Polizei und Geheimdienste haben den Attentäter vom Berliner Weihnachtsmarkt, Anis Amri, nach Recherchen der "Welt am Sonntag" viel früher und intensiver überwacht als bislang bekannt. Dies gehe aus Tausenden Akten, Dutzenden V-Mann-Berichten und den Protokollen von Telefon- und Internetüberwachungen hervor, die dem Blatt nach eigenen Angaben vorliegen.
Bereits am 24. November 2015, also mehr als ein Jahr vor dem Anschlag auf dem Breitscheidplatz, meldete der V-Mann "Murat" alias "VP01" konkrete Anschlagspläne Amris an das LKA Düsseldorf. Diese seien - wie alle weiteren Erkenntnisse - von dort an BKA, Generalbundesanwalt und das Bundesamt für Verfassungsschutz weitergereicht worden. Spätestens seit dem 3. Dezember 2015 seien deshalb die Mobiltelefone Amris abgehört und seine Internetverbindungen überwacht worden. Mitte Dezember soll Amri mit seinem rund um die Uhr überwachten Smartphone detaillierte Anleitungen zum Bombenbau heruntergeladen haben.
Verwicklung internationaler Geheimdienste
Die Recherchen belegen demnach ferner, dass Amri schon vor seiner Ankunft in Italien im April 2011 enge persönliche und familiäre Verbindungen zu Kämpfern und Führungsleuten des IS in Libyen gehabt habe. Diese Kontakte seien zumindest dem tunesischen Geheimdienst seit Jahren bekannt gewesen. Auch BKA und Bundesanwaltschaft hätten spätestens im März 2016 davon erfahren.

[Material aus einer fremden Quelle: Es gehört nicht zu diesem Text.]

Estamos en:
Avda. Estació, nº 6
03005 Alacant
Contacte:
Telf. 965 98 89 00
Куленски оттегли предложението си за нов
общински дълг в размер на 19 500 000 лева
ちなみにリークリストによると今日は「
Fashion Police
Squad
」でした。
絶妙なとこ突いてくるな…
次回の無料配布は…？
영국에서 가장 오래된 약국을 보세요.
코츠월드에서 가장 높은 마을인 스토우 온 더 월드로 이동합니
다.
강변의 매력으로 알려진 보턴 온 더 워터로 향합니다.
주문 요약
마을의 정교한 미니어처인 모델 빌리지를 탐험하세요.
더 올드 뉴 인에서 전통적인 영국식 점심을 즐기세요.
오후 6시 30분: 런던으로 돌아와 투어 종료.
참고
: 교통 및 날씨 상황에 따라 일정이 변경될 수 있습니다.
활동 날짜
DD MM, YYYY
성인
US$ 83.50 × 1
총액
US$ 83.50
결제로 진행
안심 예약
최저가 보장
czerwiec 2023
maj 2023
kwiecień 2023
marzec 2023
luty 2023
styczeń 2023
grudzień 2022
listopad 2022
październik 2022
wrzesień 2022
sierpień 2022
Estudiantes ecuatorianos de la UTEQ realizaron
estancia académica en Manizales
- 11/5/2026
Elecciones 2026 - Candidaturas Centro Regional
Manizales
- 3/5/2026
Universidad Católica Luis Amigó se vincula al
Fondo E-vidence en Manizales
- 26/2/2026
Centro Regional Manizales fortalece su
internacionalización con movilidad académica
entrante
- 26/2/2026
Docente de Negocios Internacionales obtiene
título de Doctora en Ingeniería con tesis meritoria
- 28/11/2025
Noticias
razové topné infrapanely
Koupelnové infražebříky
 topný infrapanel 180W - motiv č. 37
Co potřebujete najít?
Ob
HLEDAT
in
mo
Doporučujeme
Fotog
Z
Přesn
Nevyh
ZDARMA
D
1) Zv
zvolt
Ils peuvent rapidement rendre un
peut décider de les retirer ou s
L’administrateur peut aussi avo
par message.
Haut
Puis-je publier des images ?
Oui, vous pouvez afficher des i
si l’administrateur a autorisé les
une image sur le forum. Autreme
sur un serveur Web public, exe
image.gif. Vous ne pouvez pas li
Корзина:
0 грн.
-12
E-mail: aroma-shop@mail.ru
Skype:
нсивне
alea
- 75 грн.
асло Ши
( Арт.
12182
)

Am 19. Dezember 2016 war Amri mit einem Laster in den Weihnachtsmarkt an der Gedächtniskirche gerast. Bei dem bislang schwersten islamistischen Anschlag hierzulande waren zwölf Menschen getötet und annähernd 100 Menschen verletzt worden. Amri wurde später auf der Flucht von italienischen Polizisten erschossen.